Horace Porter’s Campaigning with Grant (1897) is the best book written by a winner of the Congressional Medal of Honor I have ever read. Capt. Porter was serving as Chief of Ordnance for the Army of the Cumberland on Sept. 20, 1863, the second day of the Battle of Chickamauga. The citation accompanying the award, presented in 1902, reads: “While acting as a volunteer aide, at a critical moment when the lines were broken, rallied enough fugitives to hold the ground under heavy fire long enough to effect the escape of wagon trains and batteries.” I hope someone writes a detailed biography of Porter, who served for five years, during and after the war, as Grant’s aide. Like his boss and hero, Porter was a tough-minded man of the world and a first-class writer, an observer of world-historical events who fashioned an articulate account of what he witnessed.
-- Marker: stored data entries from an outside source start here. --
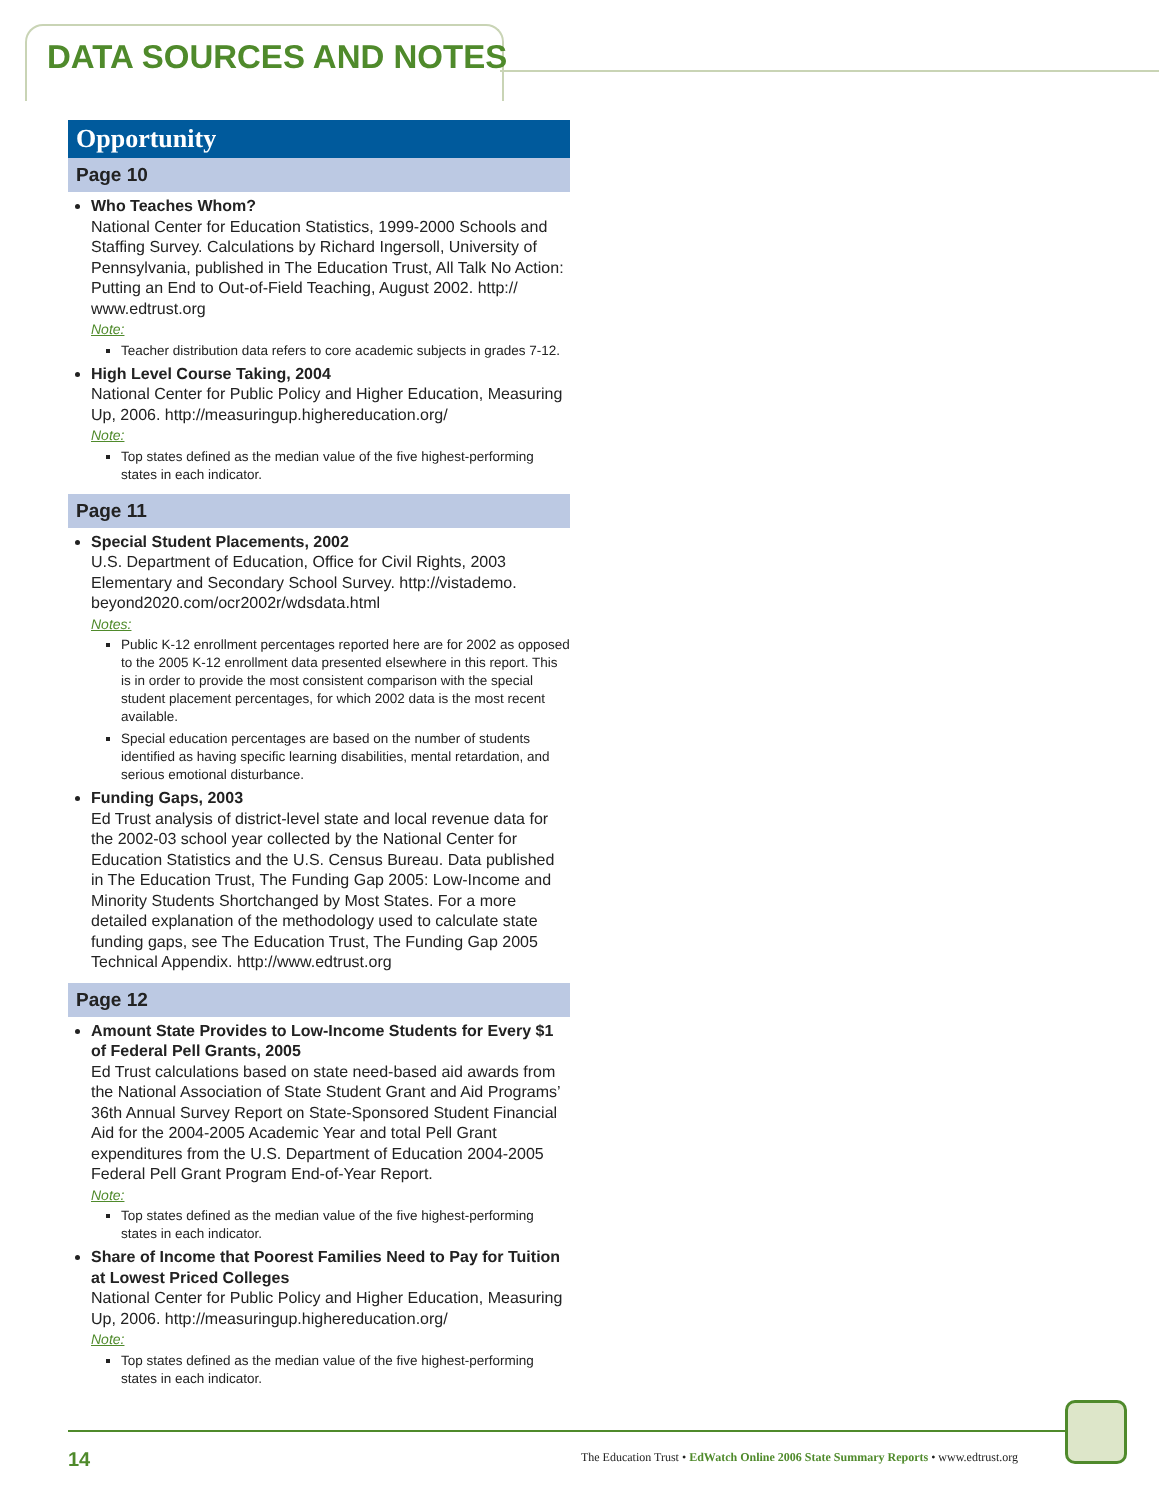DATA SOURCES AND NOTES
Opportunity
Page 10
Who Teaches Whom?
National Center for Education Statistics, 1999-2000 Schools and Staffing Survey. Calculations by Richard Ingersoll, University of Pennsylvania, published in The Education Trust, All Talk No Action: Putting an End to Out-of-Field Teaching, August 2002. http:// www.edtrust.org
Note:
Teacher distribution data refers to core academic subjects in grades 7-12.
High Level Course Taking, 2004
National Center for Public Policy and Higher Education, Measuring Up, 2006. http://measuringup.highereducation.org/
Note:
Top states defined as the median value of the five highest-performing states in each indicator.
Page 11
Special Student Placements, 2002
U.S. Department of Education, Office for Civil Rights, 2003 Elementary and Secondary School Survey. http://vistademo. beyond2020.com/ocr2002r/wdsdata.html
Notes:
Public K-12 enrollment percentages reported here are for 2002 as opposed to the 2005 K-12 enrollment data presented elsewhere in this report. This is in order to provide the most consistent comparison with the special student placement percentages, for which 2002 data is the most recent available.
Special education percentages are based on the number of students identified as having specific learning disabilities, mental retardation, and serious emotional disturbance.
Funding Gaps, 2003
Ed Trust analysis of district-level state and local revenue data for the 2002-03 school year collected by the National Center for Education Statistics and the U.S. Census Bureau. Data published in The Education Trust, The Funding Gap 2005: Low-Income and Minority Students Shortchanged by Most States. For a more detailed explanation of the methodology used to calculate state funding gaps, see The Education Trust, The Funding Gap 2005 Technical Appendix. http://www.edtrust.org
Page 12
Amount State Provides to Low-Income Students for Every $1 of Federal Pell Grants, 2005
Ed Trust calculations based on state need-based aid awards from the National Association of State Student Grant and Aid Programs’ 36th Annual Survey Report on State-Sponsored Student Financial Aid for the 2004-2005 Academic Year and total Pell Grant expenditures from the U.S. Department of Education 2004-2005 Federal Pell Grant Program End-of-Year Report.
Note:
Top states defined as the median value of the five highest-performing states in each indicator.
Share of Income that Poorest Families Need to Pay for Tuition at Lowest Priced Colleges
National Center for Public Policy and Higher Education, Measuring Up, 2006. http://measuringup.highereducation.org/
Note:
Top states defined as the median value of the five highest-performing states in each indicator.
14 The Education Trust • EdWatch Online 2006 State Summary Reports • www.edtrust.org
In his first chapter, Porter devotes almost three pages to Grant’s appearance. They read as though written by a less hysterical Dickens: “His mouth, like Washington’s, was of the letter-box shape, the contact of the lips forming a nearly horizontal line. This feature was of a pattern in striking contrast with that of Napoleon, who had a bow mouth, which looked as if it had been modeled after a front view of his cocked hat.” Here’s what Porter says when he shifts attention from appearance to manner:
“He was civil to all who came in contact with him, and never attempted to snub any one, or treat anybody with less consideration on account of his inferiority in rank. With him there was none of the puppyism so often bred by power, and none of the dogmatism which Samuel Johnson characterized as puppyism grown to maturity.”
I haven’t located the reference to “puppyism” in Johnson, but here are the OED definitions: “impertinence; conceit; affectation” and “youthful naivety, inexperience.” Here are some of Porter’s observations on Grant’s prose, from Chapter XVI of Campaigning with Grant:
“In writing his style was vigorous and terse, with little of ornament; its most conspicuous characteristic was perspicuity.”
“His adjectives were few and well chosen. No document which ever came from his hands was in the least degree pretentious. He never laid claim to any knowledge he did not possess, and seemed to feel, with Addison, that `pedantry in learning is like hypocrisy in religion—a form of knowledge without the power of it.’”
“He rarely indulged in metaphor, but when he did employ a figure of speech it was always expressive and graphic, as when he spoke of the commander at Bermuda Hundred being `in a bottle strongly corked,’ or referred to our armies at one time moving `like horses in a balky team, no two ever pulling together.’”
“His style inclined to the epigrammatic without his being aware of it. There was scarcely a document written by him from which brief sentences could not be selected fit to be set in mottos or placed upon transparencies.”
Porter cites as examples of Grant’s verbal pithiness “I propose to fight it out on this line if it takes all summer,” and “The best means of securing the repeal of an obnoxious law is its vigorous enforcement.” If style is character, Grant is the most stylish of writers and men.